[Records from a collection]
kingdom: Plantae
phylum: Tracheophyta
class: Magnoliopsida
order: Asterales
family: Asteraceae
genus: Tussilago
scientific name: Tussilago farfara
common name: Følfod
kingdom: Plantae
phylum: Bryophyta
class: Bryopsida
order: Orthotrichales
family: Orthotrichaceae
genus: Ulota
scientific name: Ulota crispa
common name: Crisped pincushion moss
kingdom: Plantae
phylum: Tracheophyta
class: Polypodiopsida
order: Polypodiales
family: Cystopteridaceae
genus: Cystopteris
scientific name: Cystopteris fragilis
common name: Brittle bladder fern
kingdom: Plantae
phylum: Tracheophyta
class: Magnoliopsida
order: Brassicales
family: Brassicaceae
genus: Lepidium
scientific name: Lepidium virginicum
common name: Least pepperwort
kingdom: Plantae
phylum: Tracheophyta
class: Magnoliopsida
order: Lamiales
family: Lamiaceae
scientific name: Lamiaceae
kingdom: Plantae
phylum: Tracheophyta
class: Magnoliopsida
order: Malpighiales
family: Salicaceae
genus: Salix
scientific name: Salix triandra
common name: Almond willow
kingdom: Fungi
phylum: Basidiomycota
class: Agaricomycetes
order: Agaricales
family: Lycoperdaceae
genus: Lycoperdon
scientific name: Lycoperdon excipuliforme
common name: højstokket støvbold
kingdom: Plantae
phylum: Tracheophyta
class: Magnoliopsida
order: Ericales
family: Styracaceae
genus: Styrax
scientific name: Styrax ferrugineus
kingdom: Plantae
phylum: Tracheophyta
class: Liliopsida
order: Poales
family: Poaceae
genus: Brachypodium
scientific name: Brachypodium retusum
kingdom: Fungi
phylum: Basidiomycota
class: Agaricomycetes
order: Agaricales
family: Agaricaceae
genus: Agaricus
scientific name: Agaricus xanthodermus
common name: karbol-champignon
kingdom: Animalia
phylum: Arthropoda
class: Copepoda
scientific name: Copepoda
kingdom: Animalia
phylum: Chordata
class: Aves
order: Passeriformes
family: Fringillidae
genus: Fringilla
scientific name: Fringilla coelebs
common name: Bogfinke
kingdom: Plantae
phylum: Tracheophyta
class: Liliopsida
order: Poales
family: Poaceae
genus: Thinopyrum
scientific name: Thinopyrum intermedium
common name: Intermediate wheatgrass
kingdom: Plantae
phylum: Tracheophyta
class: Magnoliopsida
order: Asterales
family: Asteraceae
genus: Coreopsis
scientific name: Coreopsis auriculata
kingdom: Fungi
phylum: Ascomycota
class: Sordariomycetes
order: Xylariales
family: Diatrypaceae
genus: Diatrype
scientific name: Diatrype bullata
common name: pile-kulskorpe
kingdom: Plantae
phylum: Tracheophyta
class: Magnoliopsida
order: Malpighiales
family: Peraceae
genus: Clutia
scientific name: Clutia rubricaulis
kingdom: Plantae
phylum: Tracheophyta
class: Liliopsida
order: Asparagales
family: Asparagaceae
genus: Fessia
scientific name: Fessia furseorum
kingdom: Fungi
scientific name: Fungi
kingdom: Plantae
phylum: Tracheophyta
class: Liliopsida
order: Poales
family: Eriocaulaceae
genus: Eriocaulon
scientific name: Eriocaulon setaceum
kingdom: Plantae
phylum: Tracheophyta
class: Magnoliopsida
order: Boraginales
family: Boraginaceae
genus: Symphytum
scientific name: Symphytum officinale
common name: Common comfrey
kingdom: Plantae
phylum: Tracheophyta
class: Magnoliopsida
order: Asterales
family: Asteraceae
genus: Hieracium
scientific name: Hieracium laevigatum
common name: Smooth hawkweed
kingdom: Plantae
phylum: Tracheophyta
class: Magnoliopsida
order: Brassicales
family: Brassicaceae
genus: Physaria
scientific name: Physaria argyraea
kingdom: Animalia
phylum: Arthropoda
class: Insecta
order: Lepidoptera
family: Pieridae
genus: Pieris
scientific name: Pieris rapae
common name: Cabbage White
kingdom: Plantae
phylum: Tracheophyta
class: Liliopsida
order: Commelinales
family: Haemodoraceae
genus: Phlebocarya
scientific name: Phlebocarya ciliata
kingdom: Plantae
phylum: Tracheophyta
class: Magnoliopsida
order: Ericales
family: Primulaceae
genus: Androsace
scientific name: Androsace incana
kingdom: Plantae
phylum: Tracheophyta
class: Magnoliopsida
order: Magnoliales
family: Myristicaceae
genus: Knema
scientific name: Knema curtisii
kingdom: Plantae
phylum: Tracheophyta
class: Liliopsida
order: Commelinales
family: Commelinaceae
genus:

[Short task] Copy the entries above again, substituting "binomial name" for every "scientific name" and leaving all other text unchanged.

[Solution for this problem]
kingdom: Plantae
phylum: Tracheophyta
class: Magnoliopsida
order: Asterales
family: Asteraceae
genus: Tussilago
binomial name: Tussilago farfara
common name: Følfod
kingdom: Plantae
phylum: Bryophyta
class: Bryopsida
order: Orthotrichales
family: Orthotrichaceae
genus: Ulota
binomial name: Ulota crispa
common name: Crisped pincushion moss
kingdom: Plantae
phylum: Tracheophyta
class: Polypodiopsida
order: Polypodiales
family: Cystopteridaceae
genus: Cystopteris
binomial name: Cystopteris fragilis
common name: Brittle bladder fern
kingdom: Plantae
phylum: Tracheophyta
class: Magnoliopsida
order: Brassicales
family: Brassicaceae
genus: Lepidium
binomial name: Lepidium virginicum
common name: Least pepperwort
kingdom: Plantae
phylum: Tracheophyta
class: Magnoliopsida
order: Lamiales
family: Lamiaceae
binomial name: Lamiaceae
kingdom: Plantae
phylum: Tracheophyta
class: Magnoliopsida
order: Malpighiales
family: Salicaceae
genus: Salix
binomial name: Salix triandra
common name: Almond willow
kingdom: Fungi
phylum: Basidiomycota
class: Agaricomycetes
order: Agaricales
family: Lycoperdaceae
genus: Lycoperdon
binomial name: Lycoperdon excipuliforme
common name: højstokket støvbold
kingdom: Plantae
phylum: Tracheophyta
class: Magnoliopsida
order: Ericales
family: Styracaceae
genus: Styrax
binomial name: Styrax ferrugineus
kingdom: Plantae
phylum: Tracheophyta
class: Liliopsida
order: Poales
family: Poaceae
genus: Brachypodium
binomial name: Brachypodium retusum
kingdom: Fungi
phylum: Basidiomycota
class: Agaricomycetes
order: Agaricales
family: Agaricaceae
genus: Agaricus
binomial name: Agaricus xanthodermus
common name: karbol-champignon
kingdom: Animalia
phylum: Arthropoda
class: Copepoda
binomial name: Copepoda
kingdom: Animalia
phylum: Chordata
class: Aves
order: Passeriformes
family: Fringillidae
genus: Fringilla
binomial name: Fringilla coelebs
common name: Bogfinke
kingdom: Plantae
phylum: Tracheophyta
class: Liliopsida
order: Poales
family: Poaceae
genus: Thinopyrum
binomial name: Thinopyrum intermedium
common name: Intermediate wheatgrass
kingdom: Plantae
phylum: Tracheophyta
class: Magnoliopsida
order: Asterales
family: Asteraceae
genus: Coreopsis
binomial name: Coreopsis auriculata
kingdom: Fungi
phylum: Ascomycota
class: Sordariomycetes
order: Xylariales
family: Diatrypaceae
genus: Diatrype
binomial name: Diatrype bullata
common name: pile-kulskorpe
kingdom: Plantae
phylum: Tracheophyta
class: Magnoliopsida
order: Malpighiales
family: Peraceae
genus: Clutia
binomial name: Clutia rubricaulis
kingdom: Plantae
phylum: Tracheophyta
class: Liliopsida
order: Asparagales
family: Asparagaceae
genus: Fessia
binomial name: Fessia furseorum
kingdom: Fungi
binomial name: Fungi
kingdom: Plantae
phylum: Tracheophyta
class: Liliopsida
order: Poales
family: Eriocaulaceae
genus: Eriocaulon
binomial name: Eriocaulon setaceum
kingdom: Plantae
phylum: Tracheophyta
class: Magnoliopsida
order: Boraginales
family: Boraginaceae
genus: Symphytum
binomial name: Symphytum officinale
common name: Common comfrey
kingdom: Plantae
phylum: Tracheophyta
class: Magnoliopsida
order: Asterales
family: Asteraceae
genus: Hieracium
binomial name: Hieracium laevigatum
common name: Smooth hawkweed
kingdom: Plantae
phylum: Tracheophyta
class: Magnoliopsida
order: Brassicales
family: Brassicaceae
genus: Physaria
binomial name: Physaria argyraea
kingdom: Animalia
phylum: Arthropoda
class: Insecta
order: Lepidoptera
family: Pieridae
genus: Pieris
binomial name: Pieris rapae
common name: Cabbage White
kingdom: Plantae
phylum: Tracheophyta
class: Liliopsida
order: Commelinales
family: Haemodoraceae
genus: Phlebocarya
binomial name: Phlebocarya ciliata
kingdom: Plantae
phylum: Tracheophyta
class: Magnoliopsida
order: Ericales
family: Primulaceae
genus: Androsace
binomial name: Androsace incana
kingdom: Plantae
phylum: Tracheophyta
class: Magnoliopsida
order: Magnoliales
family: Myristicaceae
genus: Knema
binomial name: Knema curtisii
kingdom: Plantae
phylum: Tracheophyta
class: Liliopsida
order: Commelinales
family: Commelinaceae
genus:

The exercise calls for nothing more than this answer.